Work item | Skip the images. Copy the records exactly as written.
[Opening Available data section]
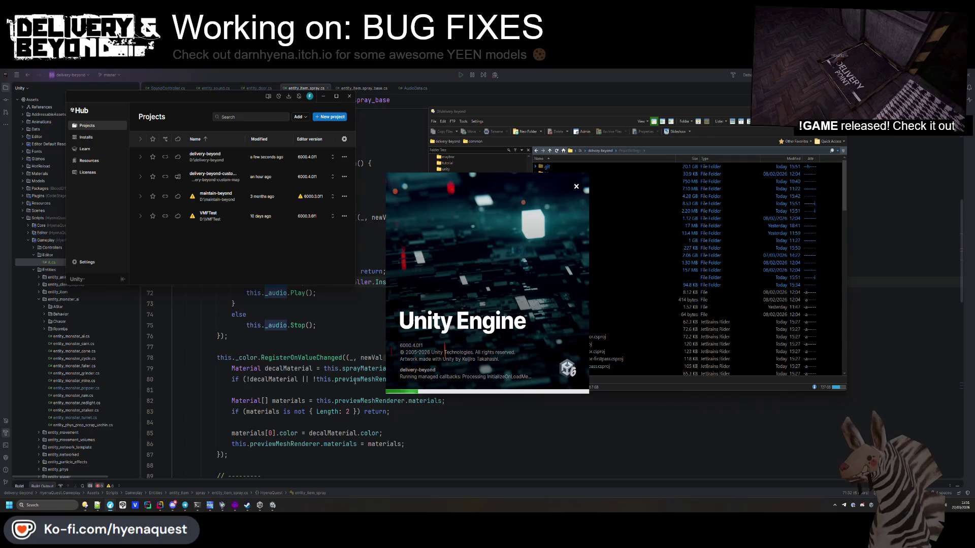
pyautogui.click(166, 337)
pyautogui.click(51, 255)
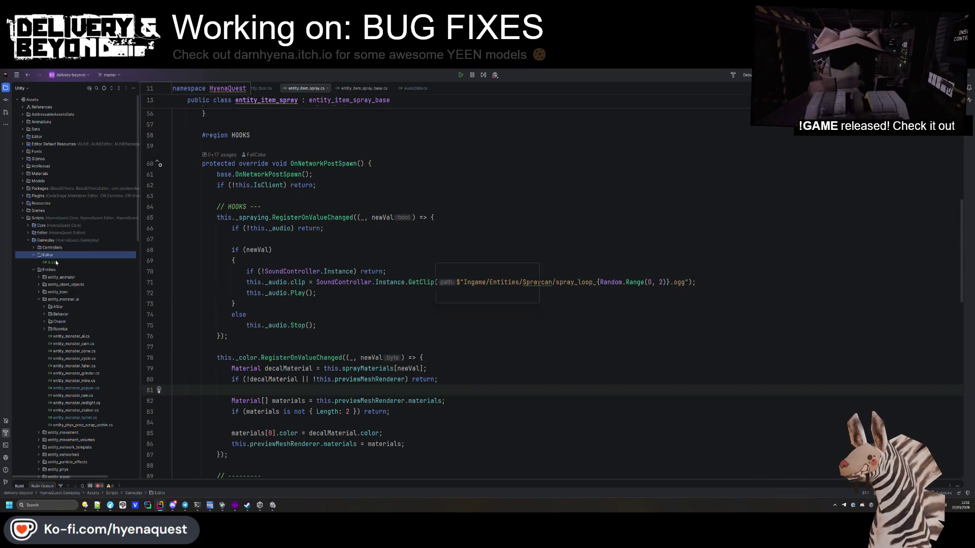
pyautogui.scroll(-5, 323, 108)
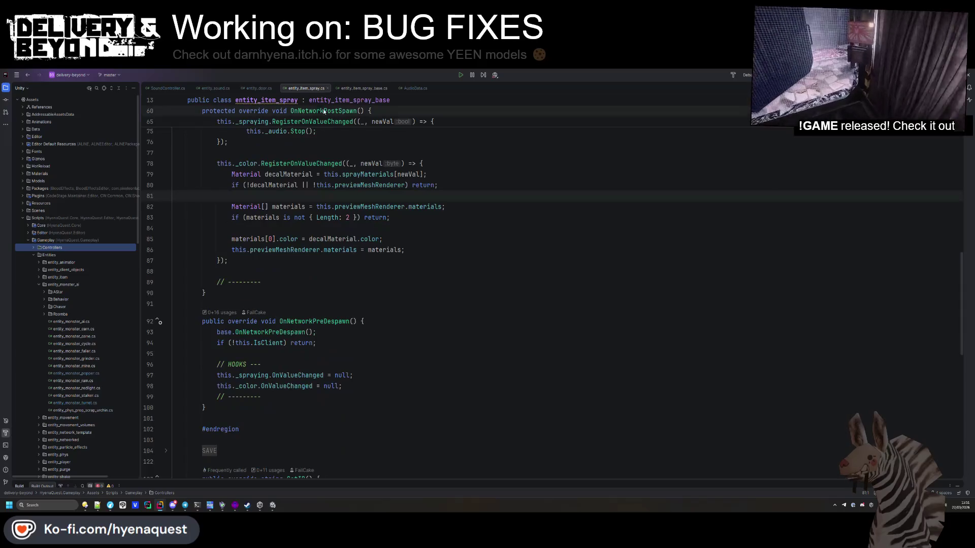
pyautogui.click(390, 88)
pyautogui.click(365, 88)
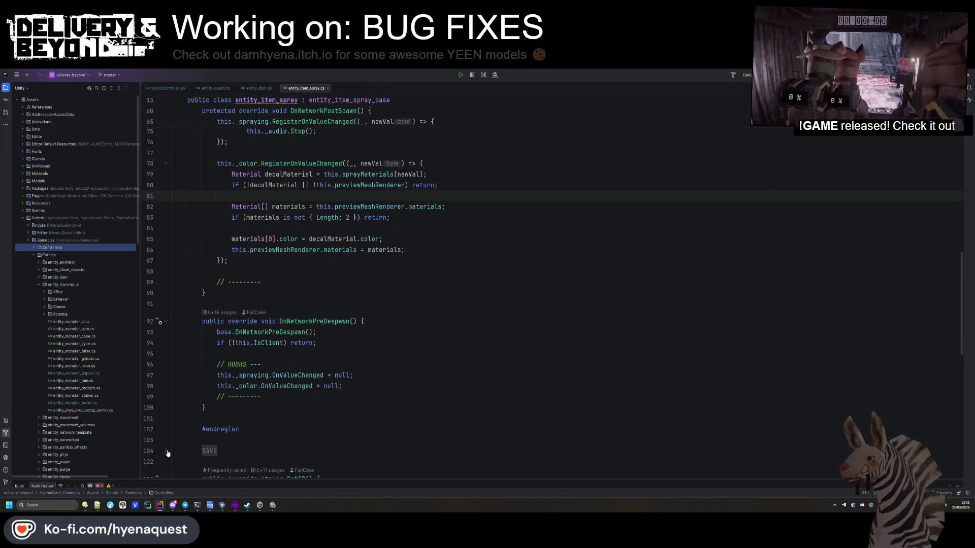
pyautogui.click(85, 506)
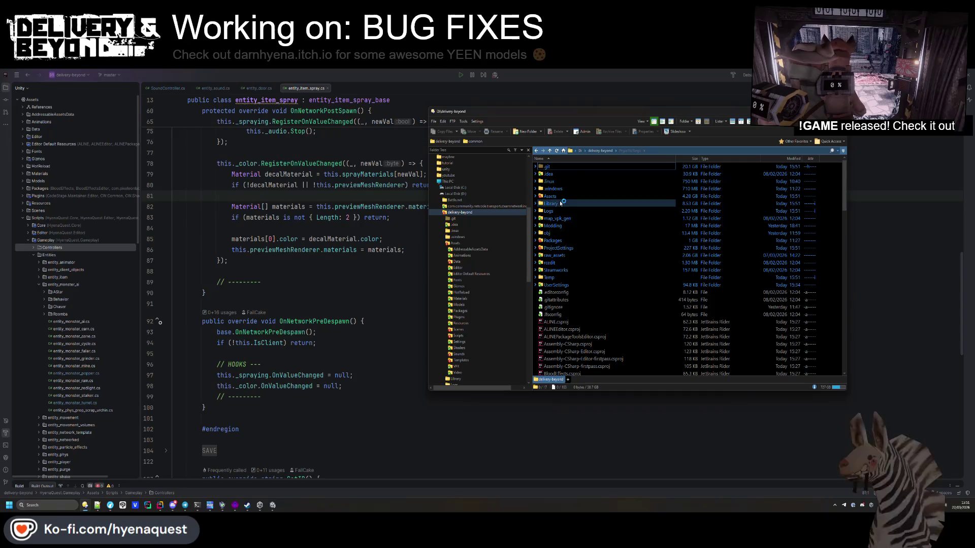
# - Select all nine items in the project's Packages/com.failcake.db.sdk folder
pyautogui.doubleClick(552, 240)
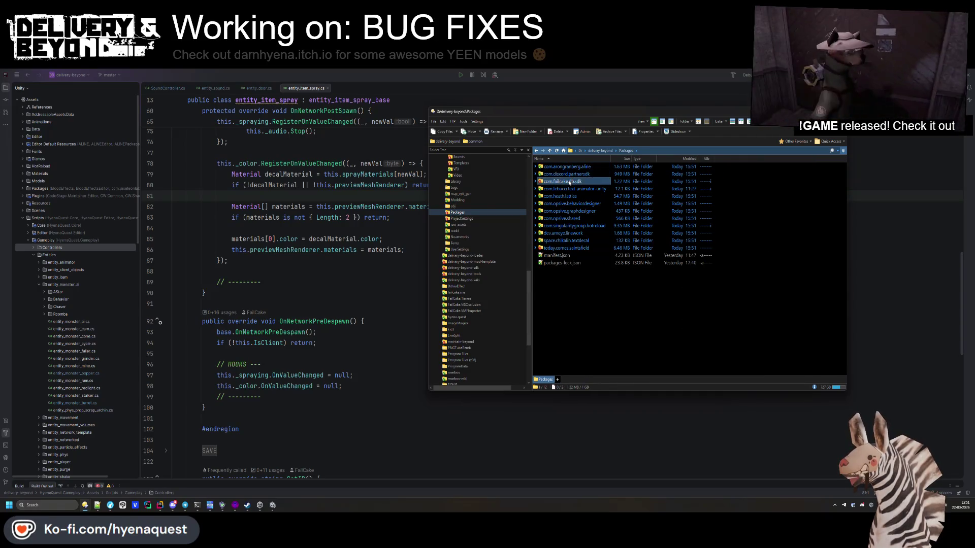
pyautogui.doubleClick(559, 181)
pyautogui.moveTo(550, 259); pyautogui.dragTo(551, 148)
[Closing Available data section]
Response to the task |
pyautogui.click(166, 337)
pyautogui.click(51, 255)
pyautogui.scroll(-5, 323, 108)
pyautogui.click(390, 88)
pyautogui.click(365, 88)
pyautogui.click(85, 506)
# - Select all nine items in the project's Packages/com.failcake.db.sdk folder
pyautogui.doubleClick(552, 240)
pyautogui.doubleClick(559, 181)
pyautogui.moveTo(550, 259); pyautogui.dragTo(551, 148)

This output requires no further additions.